Его день начинался с утренних процедур, в число которых входила даже небольшая гимнастика (не на стенке, не на кольцах, конечно, не с гантелями — просто несколько упражнений, чтобы размять свои старые мышцы и кости). Затем он молился — у него были и общие, и свои собственные молитвы, — а потом шел к своему рабочему столу. На пути стоял другой, круглый стол, на котором лежало Евангелие. Каждый раз, проходя, он прочитывал страницу или две, открывал страницу на завтра и на следующий день читал, начиная с того места, на котором кончил в прошлый раз.

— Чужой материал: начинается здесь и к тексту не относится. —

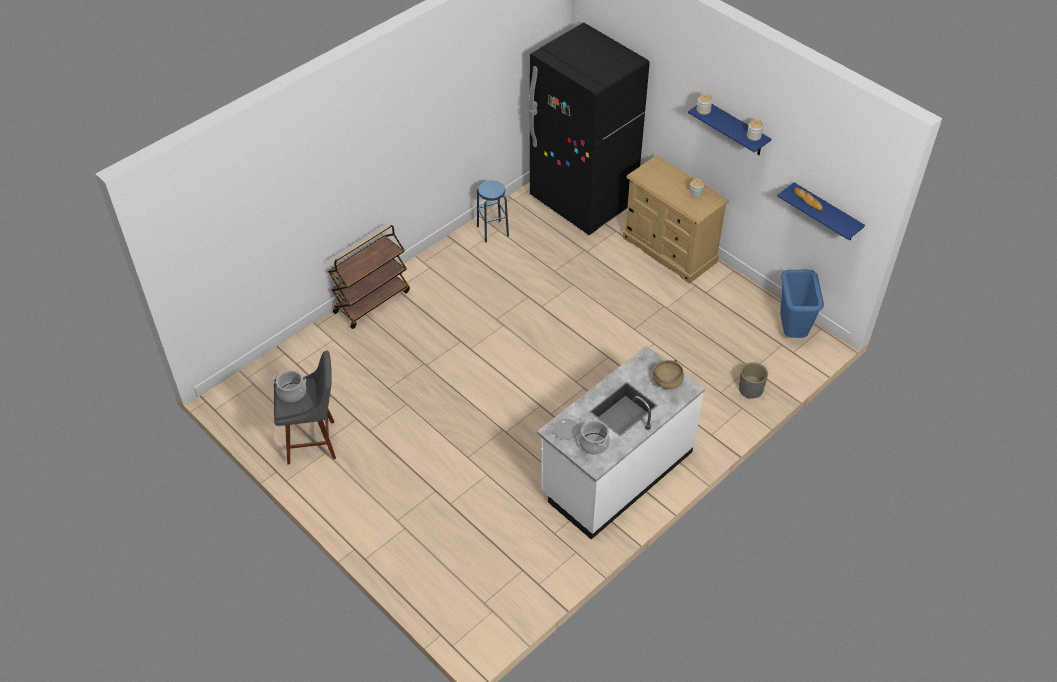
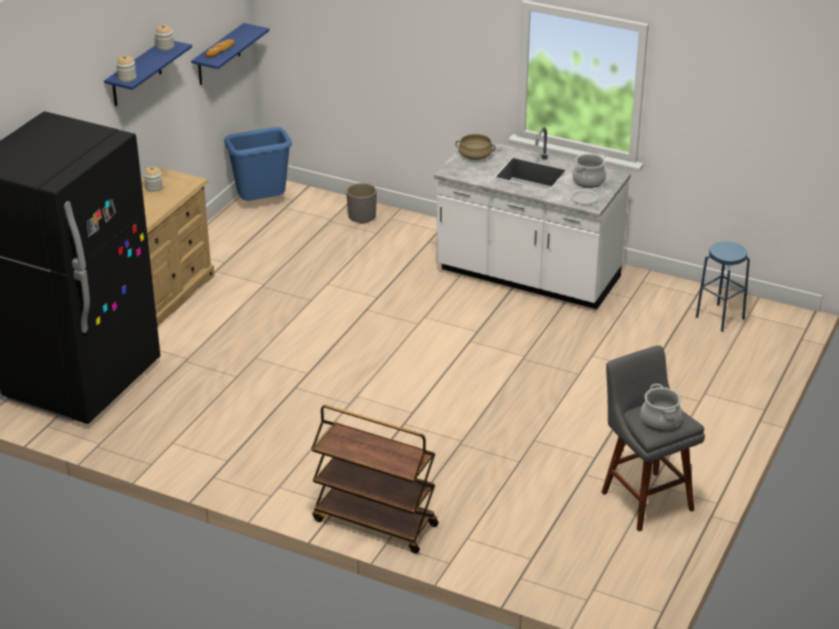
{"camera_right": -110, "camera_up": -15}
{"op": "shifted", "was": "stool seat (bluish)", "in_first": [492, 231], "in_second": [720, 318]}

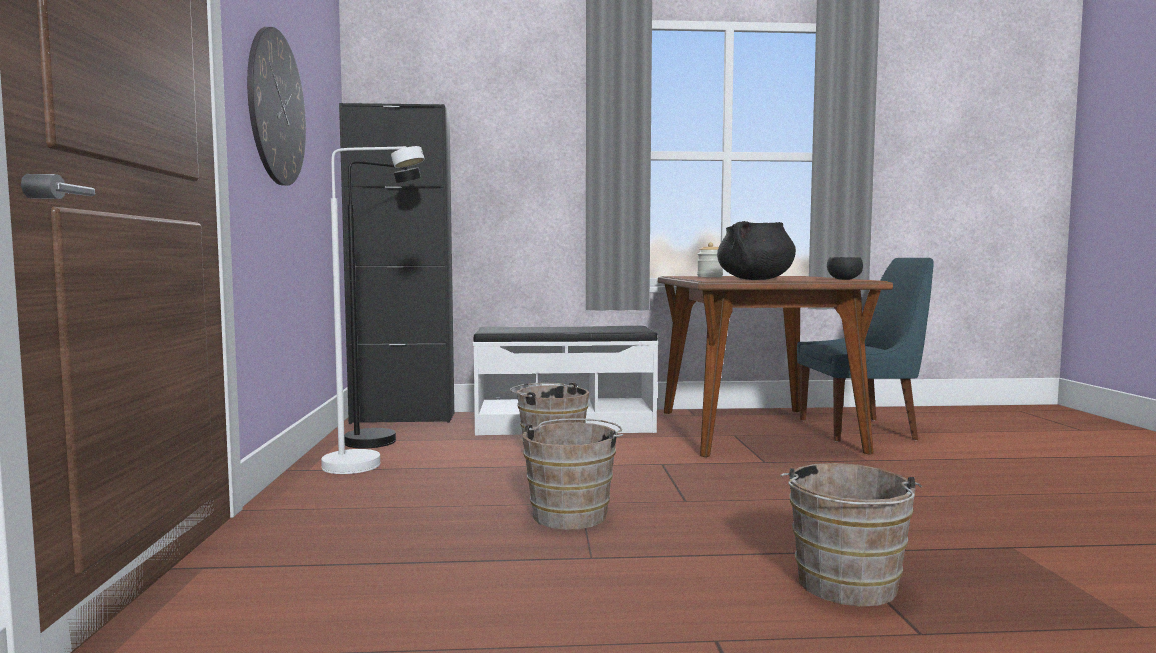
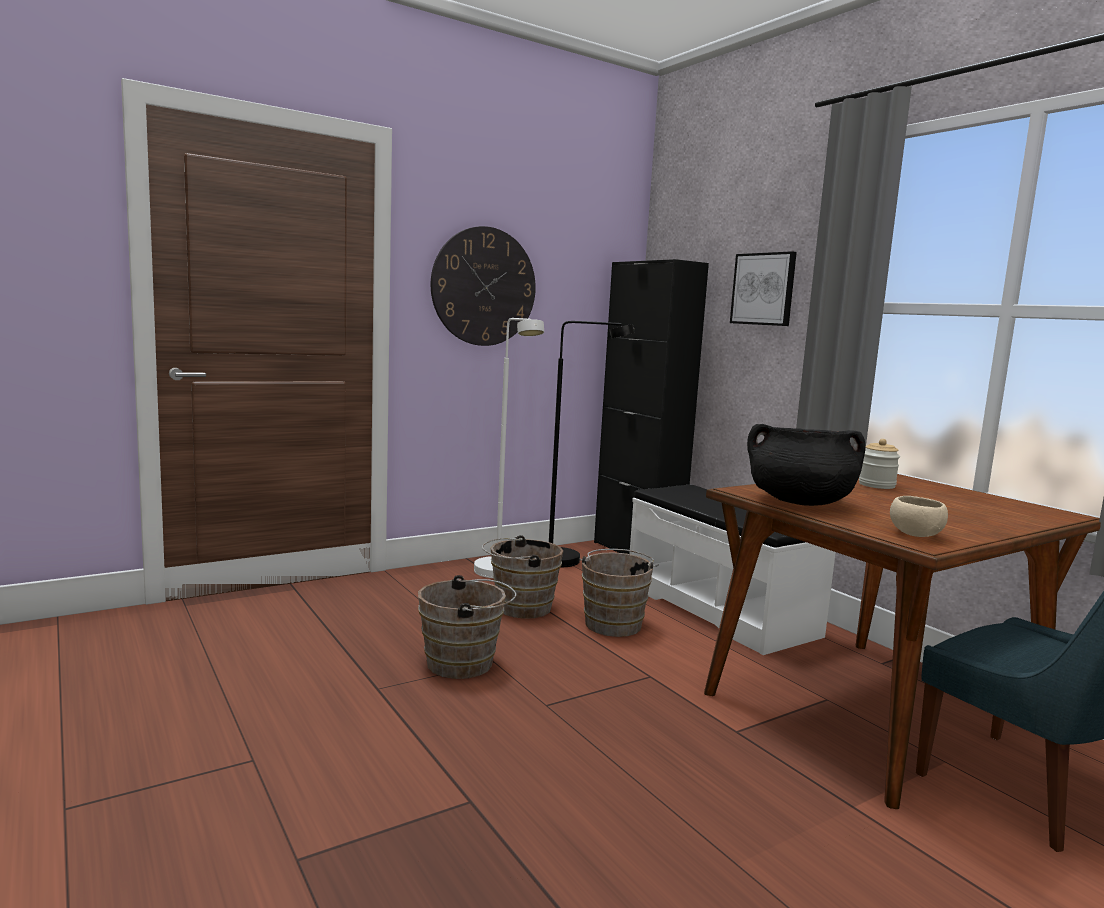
{"camera_right": 60, "camera_up": 5}
{"op": "repainted", "was": "bowl (black-coloured)", "now": "bowl (beige-coloured)", "in_first": [844, 279], "in_second": [914, 535]}
{"op": "shifted", "was": "water bucket (brown-coloured)", "in_first": [846, 588], "in_second": [519, 608]}
{"op": "new", "now": "wall picture", "in_second": [763, 289]}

<100> Научиться у него можно было многому. У него был образцовый порядок в бумагах и на столе. Монахиня мать Анна этот стол каждый день тщательно протирала, тем не менее Патриарх всегда смотрел, не забилась ли пыль в щели резьбы. Как–то я подарил ему маленькую дорожную щетку. Он, разглядев ее, страшно обрадовался: «Так ею же можно пыль из щелей вычищать!» Непременным атрибутом его стола была вазочка с конфетами. Сам он ел конфеты редко — разве что в конце напряженного рабочего дня возьмет себе одну; в основном они предназначались для посетителей. Конфеты ему дарили часто, он откладывал несколько штук в вазочку, остальные обычно кому–то отдавал, но ленточки [50] всегда оставлял себе и ими перевязывал аккуратные систематизированные стопки бумаг. Про Колчицкого говорил: «ну вот, был у меня отец протопресвитер, вывалил на стол ворох бумаг, и все говорил, говорил… И что это? Принес! Ничего не систематизировано, ничего не понятно!» И начинал раскладывать их по кучкам…

50

Тогда коробки конфет продавались не запаянными в целлофан, а перевязанные разноцветными атласными ленточками и продавщицы в кондитерских очень ловко умели завязывать огромные пышные банты — «шу».